What is needed: Beginning with the line containing "(363, 223) none" and going on through the line containing "(249, 179) none", the lines below are to be returned exactly, pictures excluded and nothing added.

Items from a dataset:

________________________

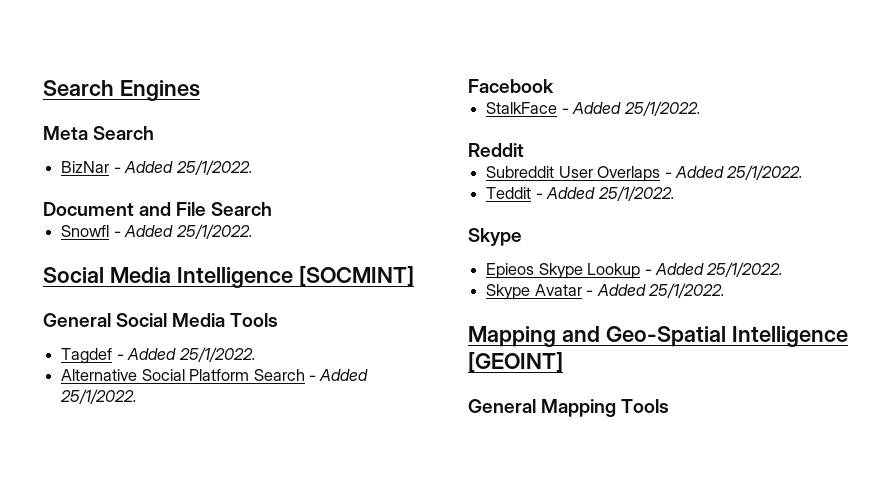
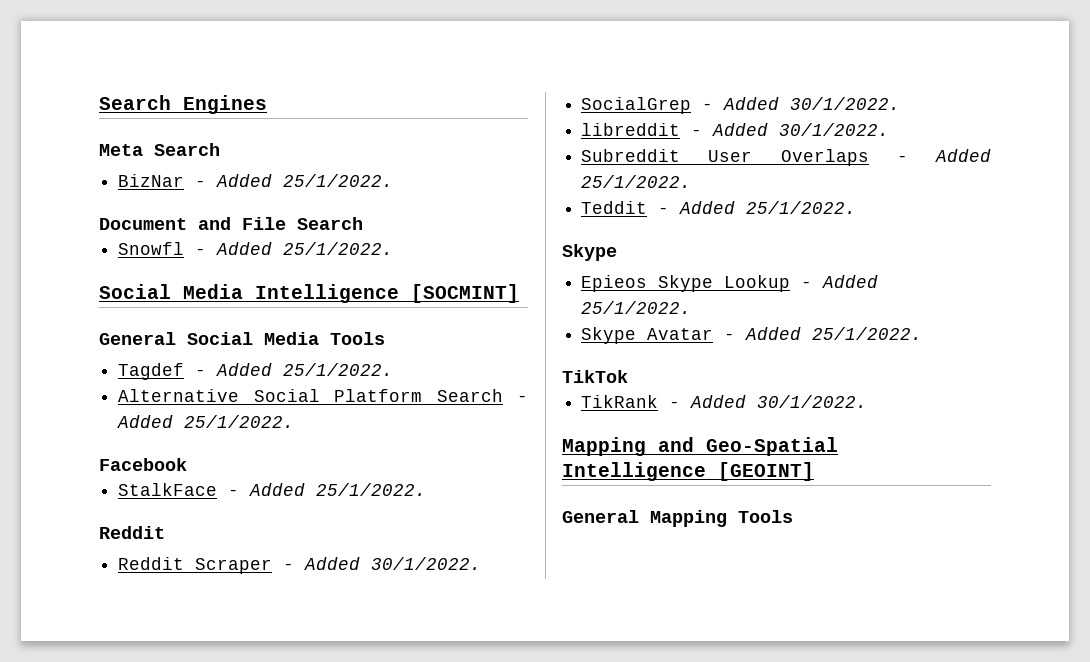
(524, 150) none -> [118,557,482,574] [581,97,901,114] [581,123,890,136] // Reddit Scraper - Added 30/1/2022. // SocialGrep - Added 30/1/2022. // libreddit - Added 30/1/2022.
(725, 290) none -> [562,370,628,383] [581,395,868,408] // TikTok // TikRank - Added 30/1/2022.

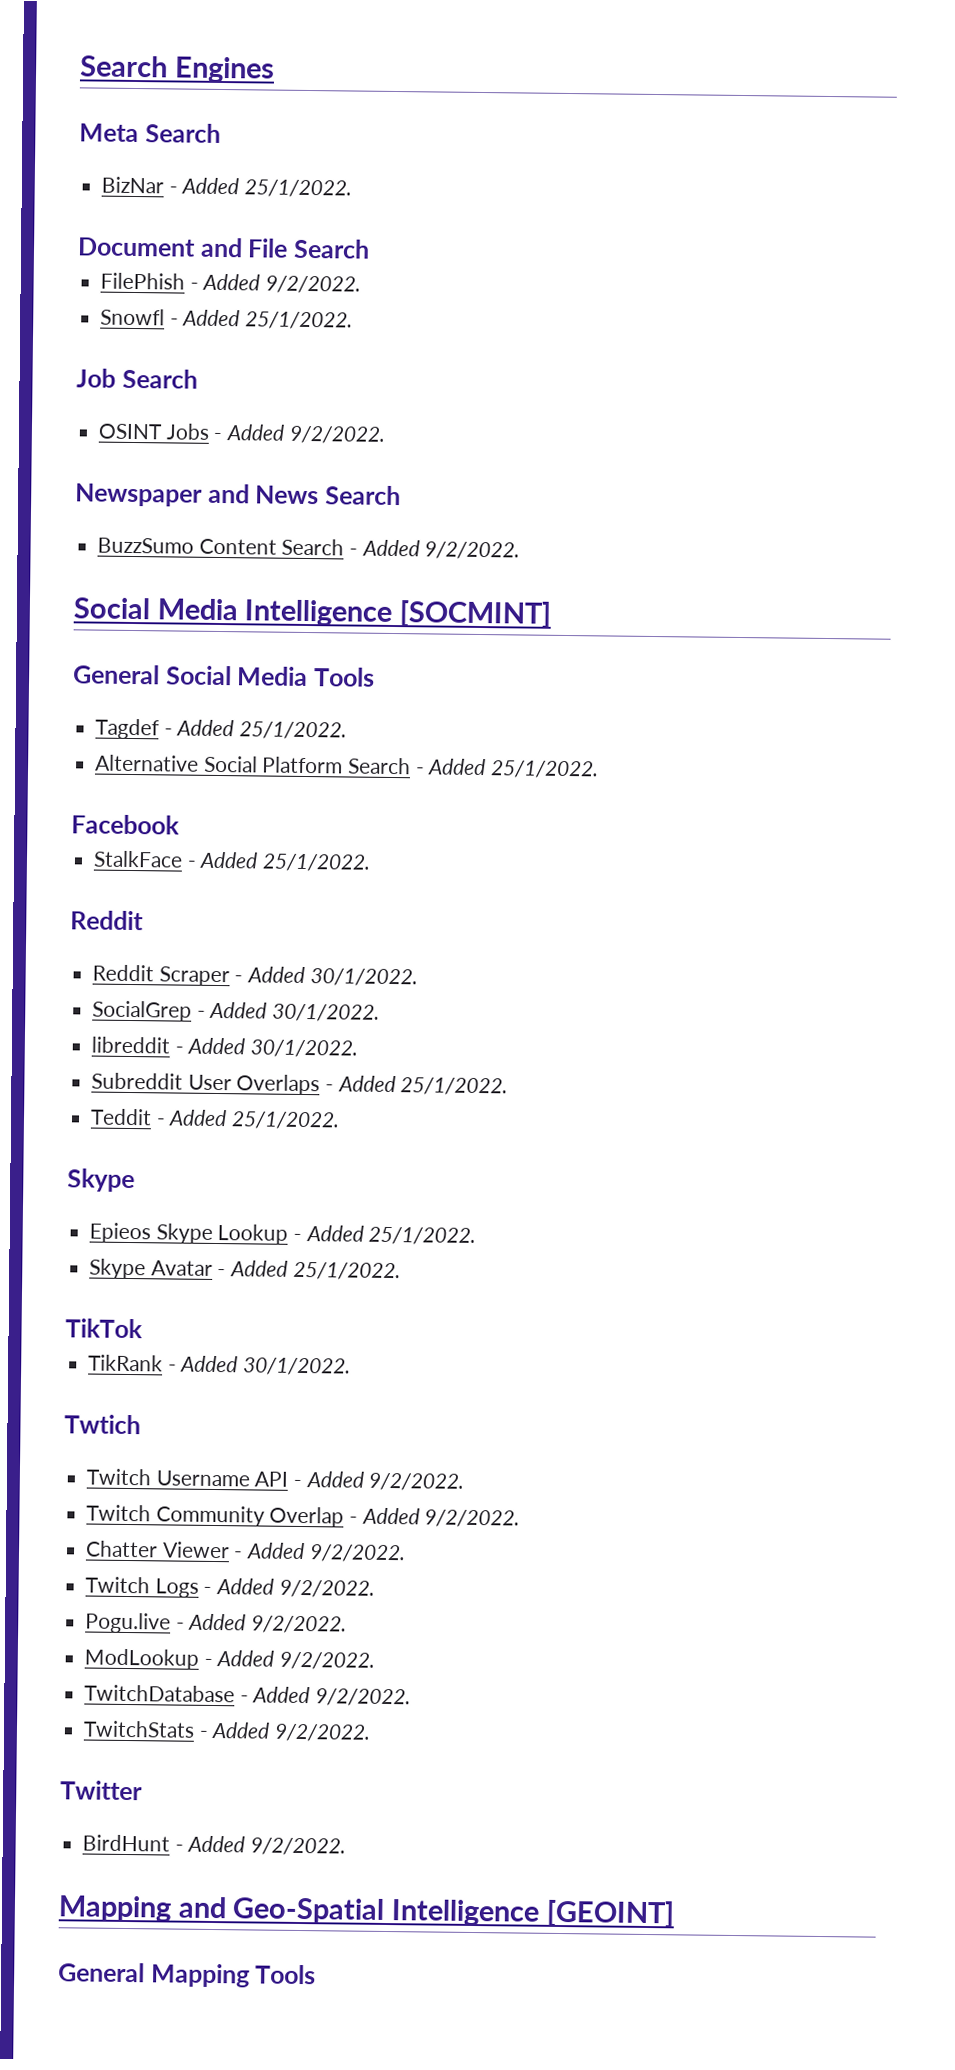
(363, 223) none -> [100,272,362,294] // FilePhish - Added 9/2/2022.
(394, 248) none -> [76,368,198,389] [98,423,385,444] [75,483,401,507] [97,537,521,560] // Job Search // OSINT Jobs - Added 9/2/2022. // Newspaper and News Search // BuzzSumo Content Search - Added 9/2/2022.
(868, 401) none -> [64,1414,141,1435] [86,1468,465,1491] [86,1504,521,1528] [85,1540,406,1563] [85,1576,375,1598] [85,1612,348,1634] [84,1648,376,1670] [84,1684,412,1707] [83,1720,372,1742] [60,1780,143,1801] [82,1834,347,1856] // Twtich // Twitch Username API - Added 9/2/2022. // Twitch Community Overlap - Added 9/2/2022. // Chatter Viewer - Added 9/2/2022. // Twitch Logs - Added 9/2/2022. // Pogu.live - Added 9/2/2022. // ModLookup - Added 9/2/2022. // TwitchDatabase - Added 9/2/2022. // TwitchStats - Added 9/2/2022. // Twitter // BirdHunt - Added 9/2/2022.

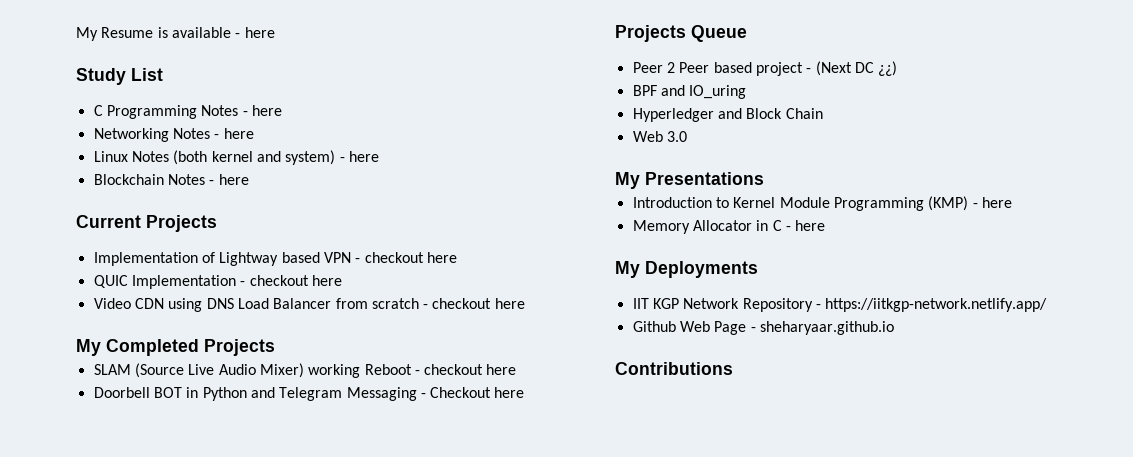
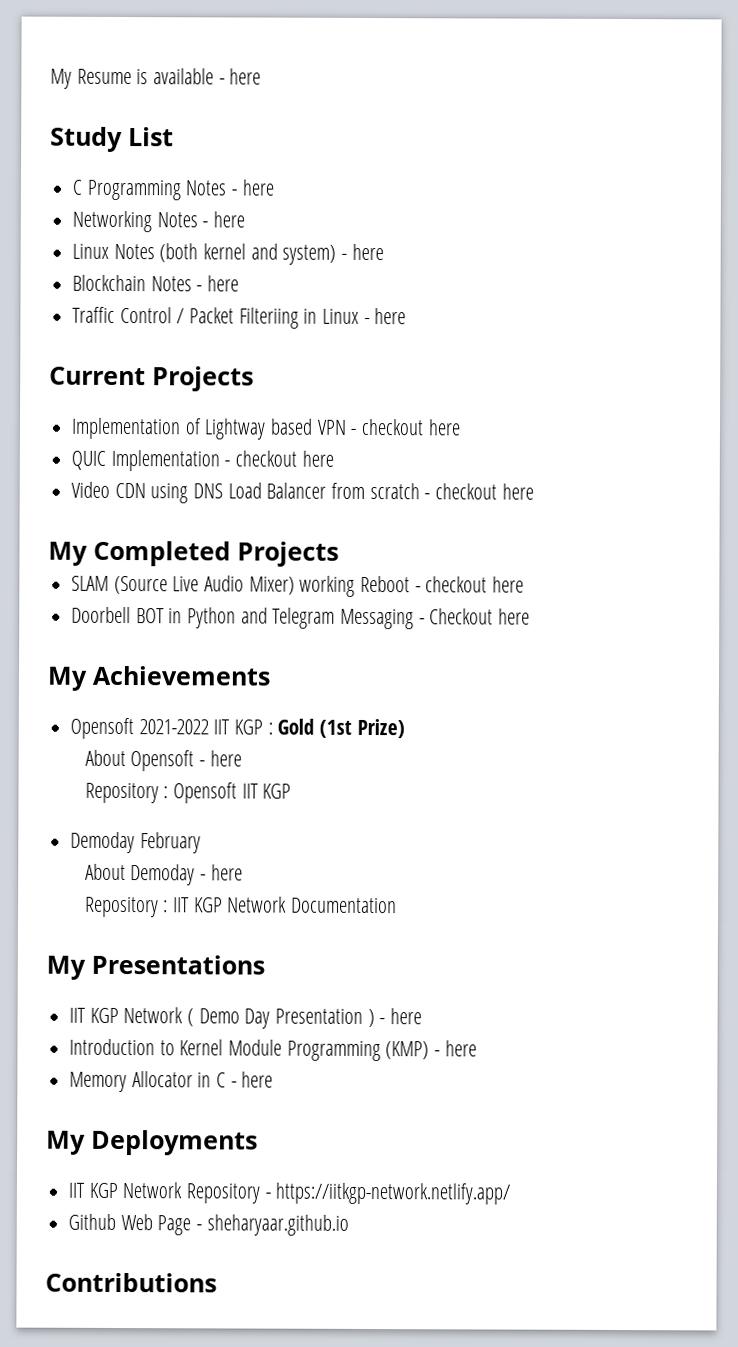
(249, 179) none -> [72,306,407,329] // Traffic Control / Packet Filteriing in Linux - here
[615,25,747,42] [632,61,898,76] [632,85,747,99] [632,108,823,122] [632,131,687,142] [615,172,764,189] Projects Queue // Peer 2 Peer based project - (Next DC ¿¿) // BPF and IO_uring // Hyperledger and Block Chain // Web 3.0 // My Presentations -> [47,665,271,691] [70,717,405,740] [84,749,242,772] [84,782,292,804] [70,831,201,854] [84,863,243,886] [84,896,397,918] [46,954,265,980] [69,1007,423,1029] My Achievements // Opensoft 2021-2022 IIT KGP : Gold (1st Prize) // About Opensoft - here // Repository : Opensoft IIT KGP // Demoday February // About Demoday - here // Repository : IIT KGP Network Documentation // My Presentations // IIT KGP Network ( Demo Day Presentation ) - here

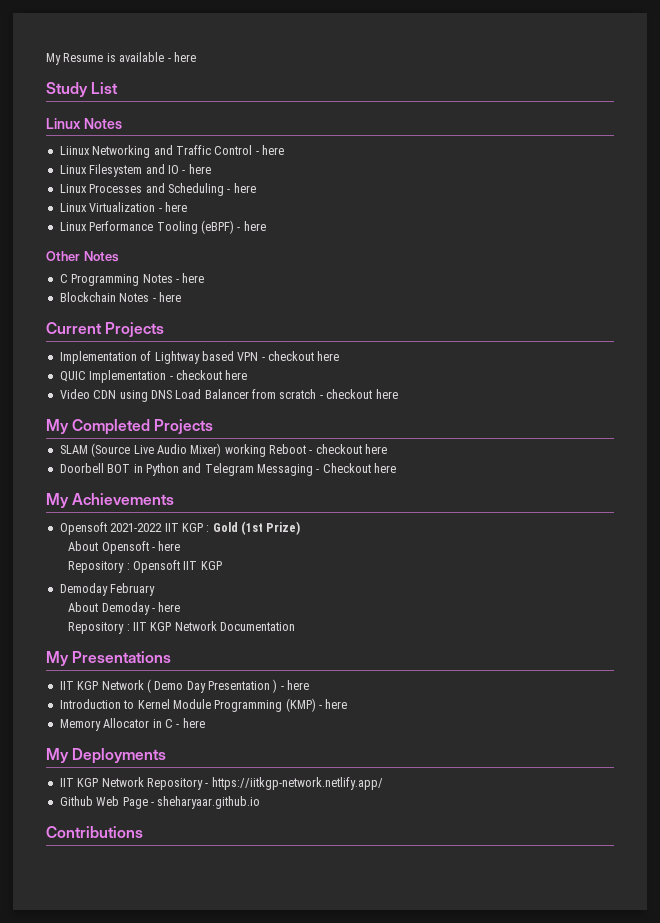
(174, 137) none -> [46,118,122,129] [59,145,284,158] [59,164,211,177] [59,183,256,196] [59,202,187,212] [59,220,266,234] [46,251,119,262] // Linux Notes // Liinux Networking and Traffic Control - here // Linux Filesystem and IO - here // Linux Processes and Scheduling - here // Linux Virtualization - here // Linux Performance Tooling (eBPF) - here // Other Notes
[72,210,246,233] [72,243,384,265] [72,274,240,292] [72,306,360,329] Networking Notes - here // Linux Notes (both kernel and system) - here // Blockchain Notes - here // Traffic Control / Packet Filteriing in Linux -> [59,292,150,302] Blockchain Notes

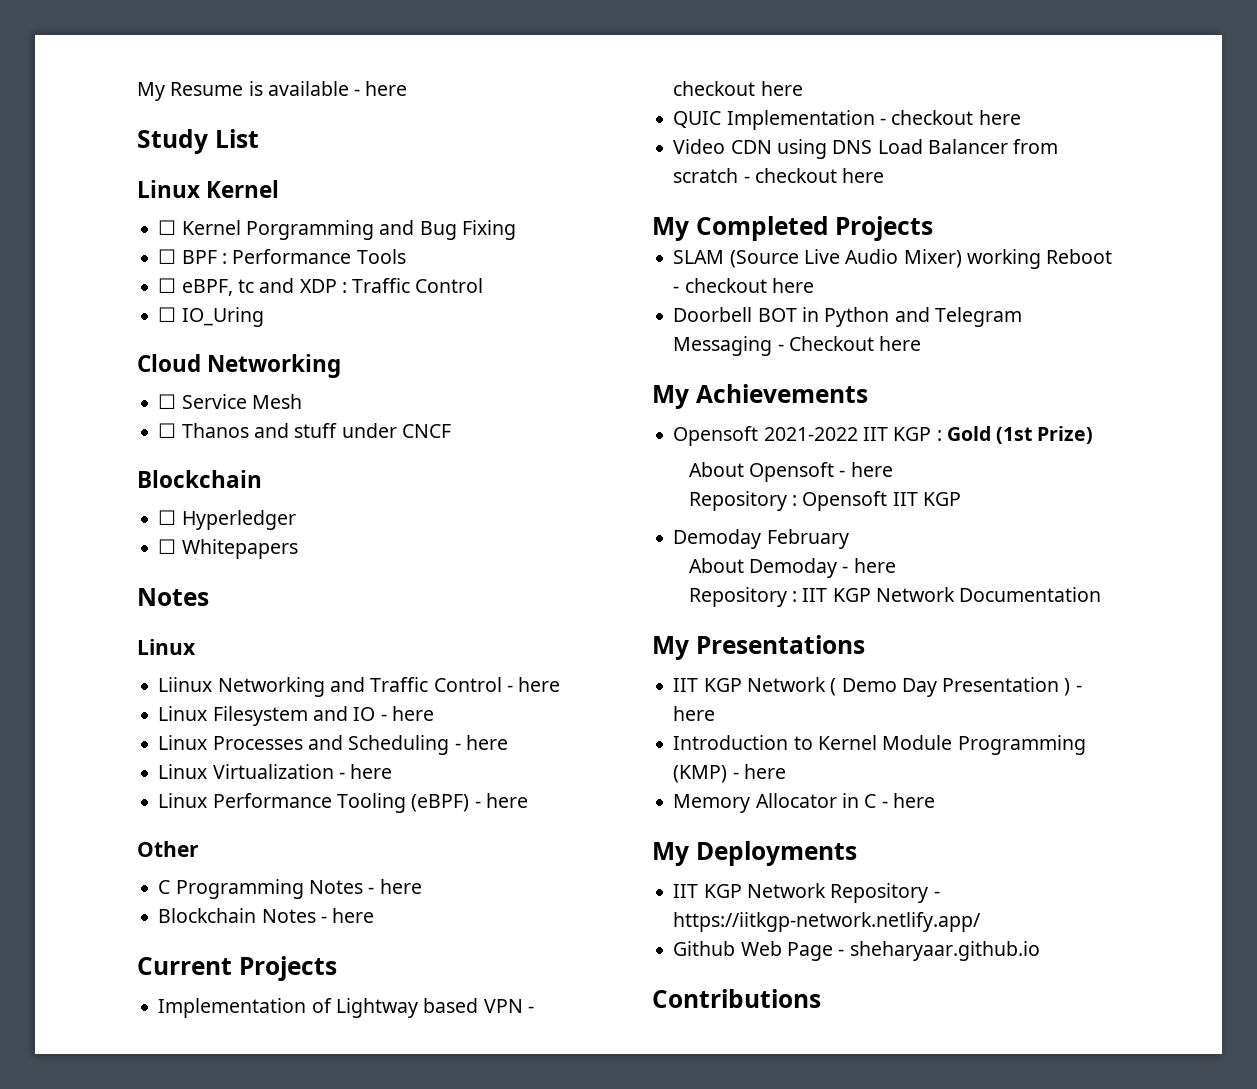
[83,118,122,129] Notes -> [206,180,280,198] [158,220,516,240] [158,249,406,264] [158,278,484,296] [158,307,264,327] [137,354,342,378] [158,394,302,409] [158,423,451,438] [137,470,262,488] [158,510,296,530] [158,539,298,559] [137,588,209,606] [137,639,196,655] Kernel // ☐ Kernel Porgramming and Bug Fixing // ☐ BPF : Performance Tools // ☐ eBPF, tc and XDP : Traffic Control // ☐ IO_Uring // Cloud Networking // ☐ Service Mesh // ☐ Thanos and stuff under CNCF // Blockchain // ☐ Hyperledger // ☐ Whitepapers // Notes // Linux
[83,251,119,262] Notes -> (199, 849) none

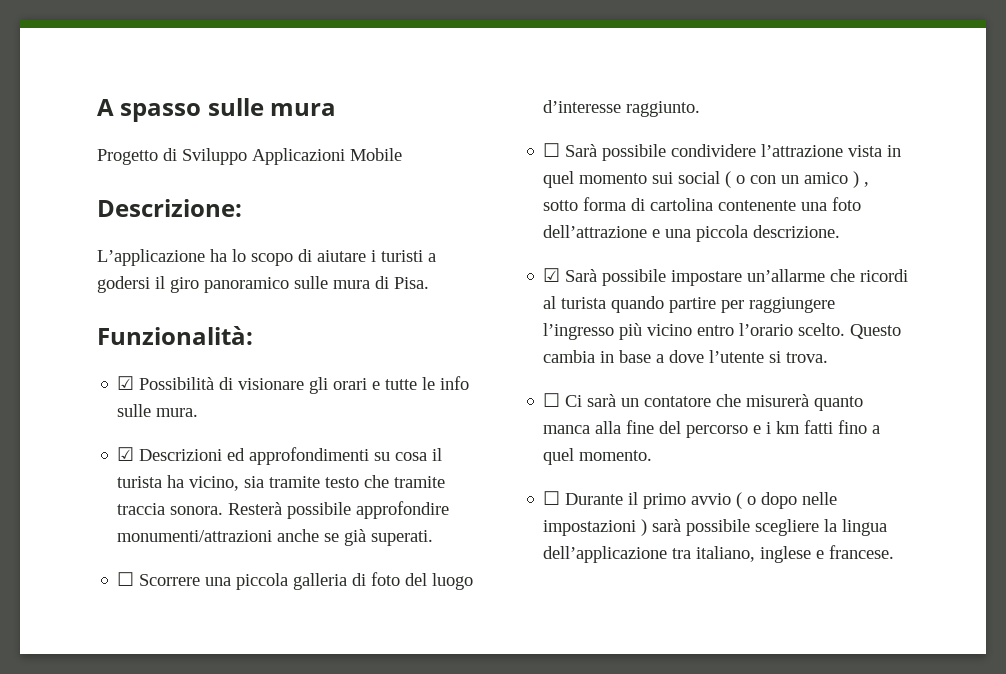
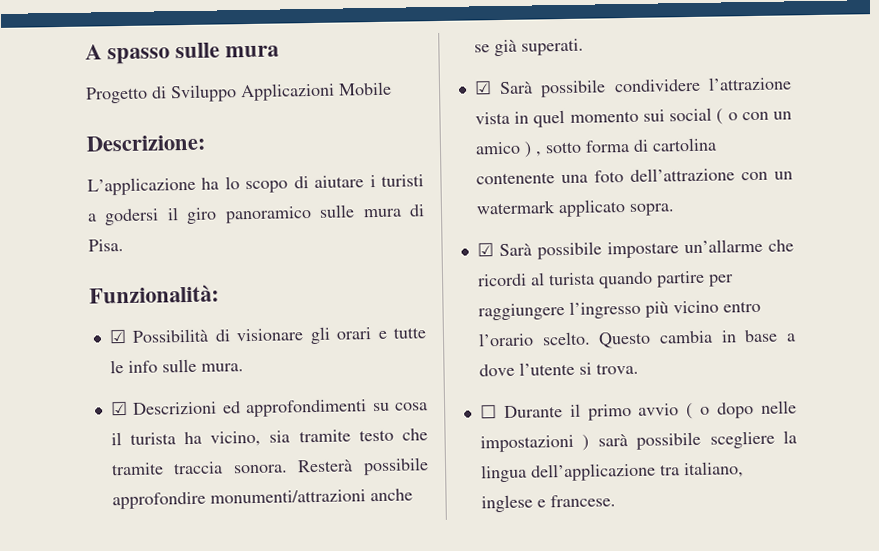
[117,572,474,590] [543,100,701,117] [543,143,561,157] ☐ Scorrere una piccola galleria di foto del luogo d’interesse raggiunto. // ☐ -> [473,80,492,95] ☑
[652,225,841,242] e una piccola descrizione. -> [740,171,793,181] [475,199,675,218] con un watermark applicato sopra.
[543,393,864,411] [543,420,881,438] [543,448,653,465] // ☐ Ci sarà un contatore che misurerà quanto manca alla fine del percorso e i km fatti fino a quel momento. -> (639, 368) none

________________________

Your solution:
(363, 223) none -> [100,272,362,294] // FilePhish - Added 9/2/2022.
(394, 248) none -> [76,368,198,389] [98,423,385,444] [75,483,401,507] [97,537,521,560] // Job Search // OSINT Jobs - Added 9/2/2022. // Newspaper and News Search // BuzzSumo Content Search - Added 9/2/2022.
(868, 401) none -> [64,1414,141,1435] [86,1468,465,1491] [86,1504,521,1528] [85,1540,406,1563] [85,1576,375,1598] [85,1612,348,1634] [84,1648,376,1670] [84,1684,412,1707] [83,1720,372,1742] [60,1780,143,1801] [82,1834,347,1856] // Twtich // Twitch Username API - Added 9/2/2022. // Twitch Community Overlap - Added 9/2/2022. // Chatter Viewer - Added 9/2/2022. // Twitch Logs - Added 9/2/2022. // Pogu.live - Added 9/2/2022. // ModLookup - Added 9/2/2022. // TwitchDatabase - Added 9/2/2022. // TwitchStats - Added 9/2/2022. // Twitter // BirdHunt - Added 9/2/2022.

(249, 179) none -> [72,306,407,329] // Traffic Control / Packet Filteriing in Linux - here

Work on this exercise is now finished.